I'm trying to attack the problem of analyzing web logs with Hive, and I've seen plenty of examples out there, but I can't seem to find anyone with this specific issue.
Here's where I'm at: I've set up an AWS ElasticMapReduce cluster, I can log in, and I fire up Hive. I make sure to
add jar hive-contrib-0.8.1.jar, and it says it's loaded. I create a table called
event_log_raw, with a few string columns and a regex.
load data inpath '/user/hadoop/tmp overwrite into table event_log_raw, and I'm off to the races.
select * from event_log_raw works (I think locally, as I don't get the map % and reduce % outputs), and I get my 10 records from my sample data, parsed correctly, everything's good.

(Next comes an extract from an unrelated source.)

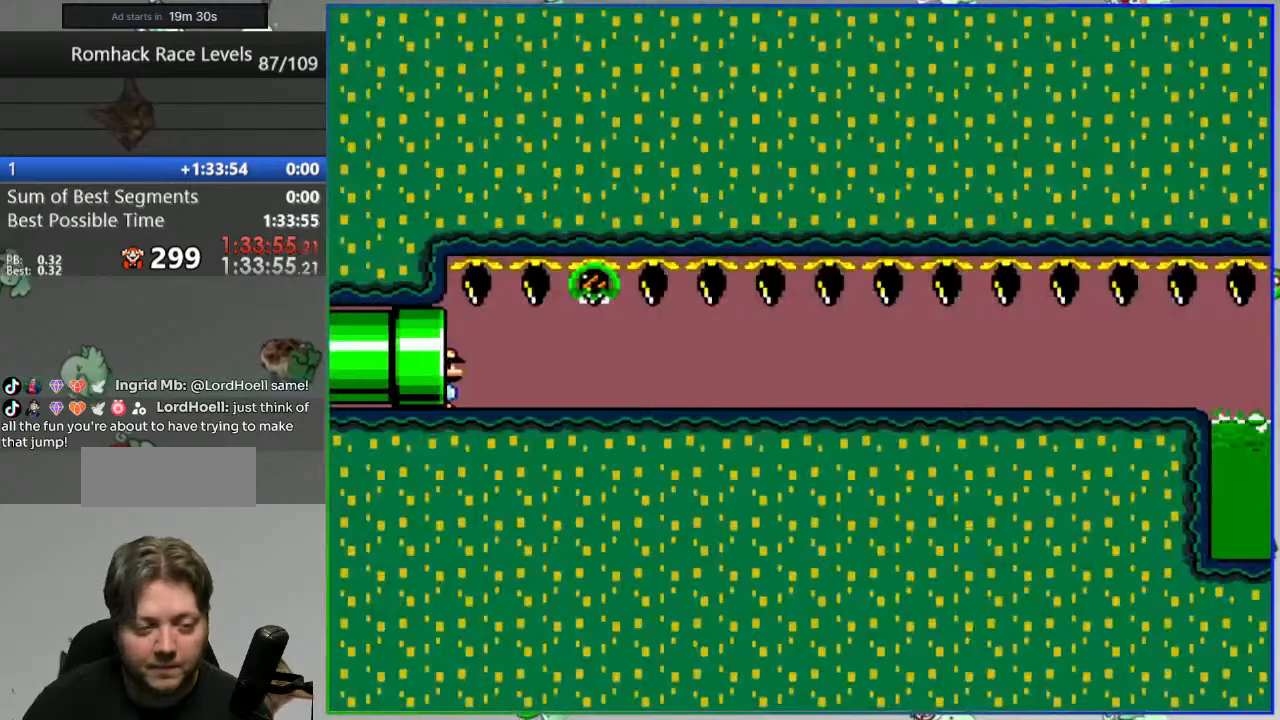
{"dt_ms": 500, "buttons": ["Y"], "events": []}
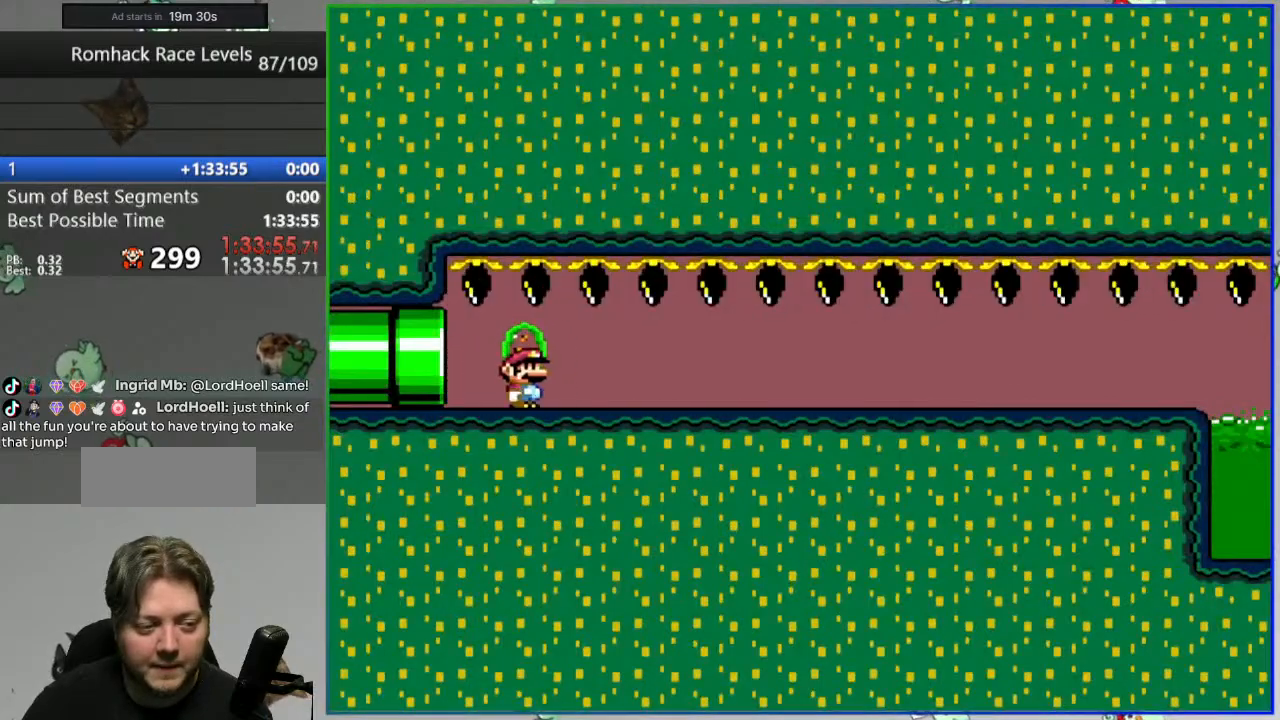
{"dt_ms": 500, "buttons": ["Y"], "events": []}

select count(*) from event_log_raw works as well, this time with a mapreduce job created.
I want to convert my
request_url field to a map, so I run:
select elr.view_time as event_time, elr.ip as ip, str_to_map(split(elr.request_url," "),"&","=") as params from event_log_raw elr
Mapreduce fires up, waiting, waiting...FAILED.
FAILED: Execution Error, return code 2 from org.apache.hadoop.hive.ql.exec.MapRedTask MapReduce Jobs Launched: Job 0: Map: 1 HDFS Read: 0 HDFS Write: 0 FAIL
I check the syslogs from the task trackers and see, among other things,
java.lang.RuntimeException: Error in configuring object at org.apache.hadoop.util.ReflectionUtils.setJobConf(ReflectionUtils.java:93) at org.apache.hadoop.util.ReflectionUtils.setConf(ReflectionUtils.java:64) at org.apache.hadoop.util.ReflectionUtils.newInstance(ReflectionUtils.java:117) <snip> Caused by: org.apache.hadoop.hive.ql.metadata.HiveException: java.lang.ClassNotFoundException: org.apache.hadoop.hive.contrib.serde2.RegexSerDe at org.apache.hadoop.hive.ql.exec.MapOperator.setChildren(MapOperator.java:406) at org.apache.hadoop.hive.ql.exec.ExecMapper.configure(ExecMapper.java:90) ... 22 more Caused by: java.lang.ClassNotFoundException: org.apache.hadoop.hive.contrib.serde2.RegexSerDe
I've google'd and SO'ed this, but I guess my google-fu is not up to snuff. Everything I've found points to folks having trouble with this and solving it by running the
add jar command. I've tried that, I've tried adding it to my
hive-site.xml, I've tried having it locally, tried putting the jar in an s3 bucket. Tried adding a bootstrap step to add it during the bootstrap phase (disaster).
Can anyone help me figure out a.) why my task nodes can't find RegexSerDe, and b.) how to make this work? Links are welcome as well, if they might reveal something more than just running
Thanks in advance!